Legislation that would ensure California workers receive at least three days of annual paid sick leave advanced through the Assembly Labor and Employment Committee on a party-line vote.
AB 1522 by Assemblywoman Lorena Gonzalez (D- San Diego) includes provisions that would:
- require an employer to provide an employee who works at least seven days in a calendar year with paid sick leave to be accrued at a rate of one hour for every 30 hours worked
- be available for use after the 90th day of employment
- allows sick days to be used to care for an ill relative or to take leave related to domestic violence or sexual assault
- exempt employees covered by collective bargaining
- allow unused sick leave to be carried over into the next year.
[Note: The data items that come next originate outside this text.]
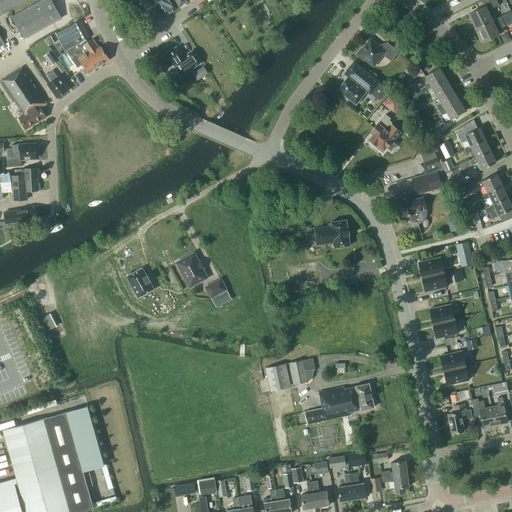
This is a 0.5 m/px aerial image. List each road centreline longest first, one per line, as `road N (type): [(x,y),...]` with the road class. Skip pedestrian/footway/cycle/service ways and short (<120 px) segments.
road 1 (unclassified): [(433,453),(382,235),(347,193),(268,156)]
road 2 (residential): [(268,156),(292,104),(374,0)]
road 3 (residential): [(56,213),(53,114),(122,60)]
road 4 (unclassified): [(268,156),(161,105),(122,60)]
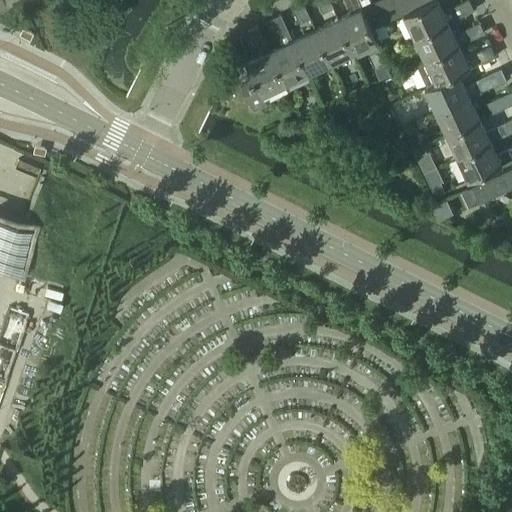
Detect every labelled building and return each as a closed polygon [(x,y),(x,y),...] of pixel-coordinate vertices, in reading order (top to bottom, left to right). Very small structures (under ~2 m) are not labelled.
[(316,0),(323,12),(333,7),(329,0),(316,0)] [(377,40),(371,29),(361,7),(358,0),(345,0),(351,12),(338,18),(353,51),(377,40)] [(383,24),(394,18),(385,0),(376,0),(373,2),(383,24)] [(385,0),(394,18),(404,14),(404,13),(405,13),(399,0),(385,0)] [(399,0),(405,13),(417,7),(413,0),(399,0)] [(404,14),(415,37),(448,21),(473,10),(468,0),(466,0),(443,11),(438,0),(431,0),(428,2),(417,7),(405,13),(404,13),(404,14)] [(371,29),(383,24),(373,2),(361,7),(371,29)] [(293,8),(300,23),(310,18),(303,3),(293,8)] [(285,83),(308,73),(292,40),(292,39),(281,14),(270,19),(282,44),(270,50),(269,50),(285,83)] [(330,62),(353,51),(338,18),(315,29),(330,62)] [(415,37),(426,59),(459,44),(484,32),(479,22),(454,34),(448,21),(415,37)] [(262,94),(285,83),(269,50),(270,50),(258,25),(247,30),(259,55),(246,61),(252,76),(242,81),(253,105),(265,99),(262,94)] [(308,73),(330,62),(315,29),(292,39),(292,40),(308,73)] [(417,64),(427,86),(436,82),(458,72),(459,72),(495,55),(490,45),(465,57),(459,44),(426,59),(417,64)] [(425,87),(436,110),(469,95),(470,95),(506,78),(501,68),(465,85),(459,72),(458,72),(436,82),(427,86),(425,87)] [(486,102),(491,113),(511,103),(511,91),(511,90),(486,102)] [(436,110),(447,133),(480,118),(470,95),(469,95),(436,110)] [(447,133),(457,156),(491,140),(491,141),(511,130),(511,118),(486,130),(480,118),(447,133)] [(457,156),(468,179),(483,172),(483,173),(502,164),(501,164),(511,158),(511,145),(497,153),(491,141),(491,140),(457,156)] [(511,167),(471,187),(479,203),(511,187),(511,167)]
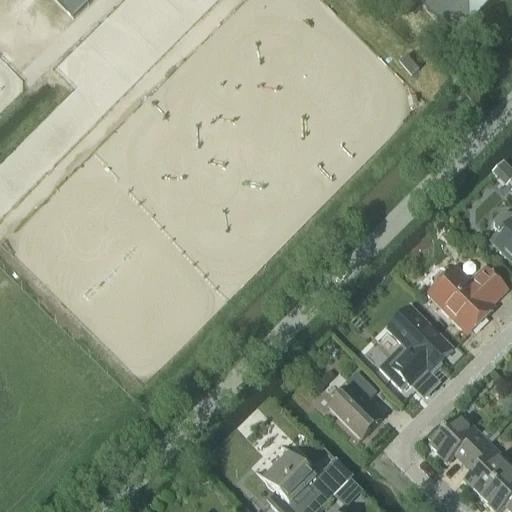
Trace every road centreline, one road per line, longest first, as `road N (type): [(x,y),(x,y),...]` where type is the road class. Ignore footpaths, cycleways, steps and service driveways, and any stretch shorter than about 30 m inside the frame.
road 1 (residential): [(107,511),(511,110)]
road 2 (residential): [(460,511),(405,458),(405,438),(511,330)]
Assemblywoman Gonzalez argued that nearly 40% of the state’s workforce, or 6 million people, earn no sick leave benefits, forcing them to choose between coming to work while ill and exposing others or staying home and losing pay and possibly their job. She believes her legislation has a better chance of passing this year due to several changes made from prior versions introduced.
The California Restaurant Association (CRA) testified in opposition arguing the bill would add to the already growing number of costs and has the potential to eliminate jobs. The restaurant industry is different in the sense that an employee can switch shifts from week to week and make up any lost time they may have missed due to illness. As one of the largest part-time workforce industries, it would be very difficult for employers to afford and administer a paid leave benefit to so many part-time workers.
Specifically, unlike a traditional employer, where an employee can call in sick and it doesn’t affect the manpower needed for the day, a restaurant owner still needs the same amount of staffing. An employer would be forced to provide paid time off, plus pay for the employee to stay home, as well as the wages for the second employee that was called in to perform the job. This means paying double wages for the manpower of only one employee which would be devastating to low profit margin businesses.
Workplace health and safety is a top concern for the restaurant industry, however, this benefit discussion is most appropriate between the employer and the employee and is not a “one-size-fits-all” approach.
The bill now heads to the Assembly Judiciary Committee.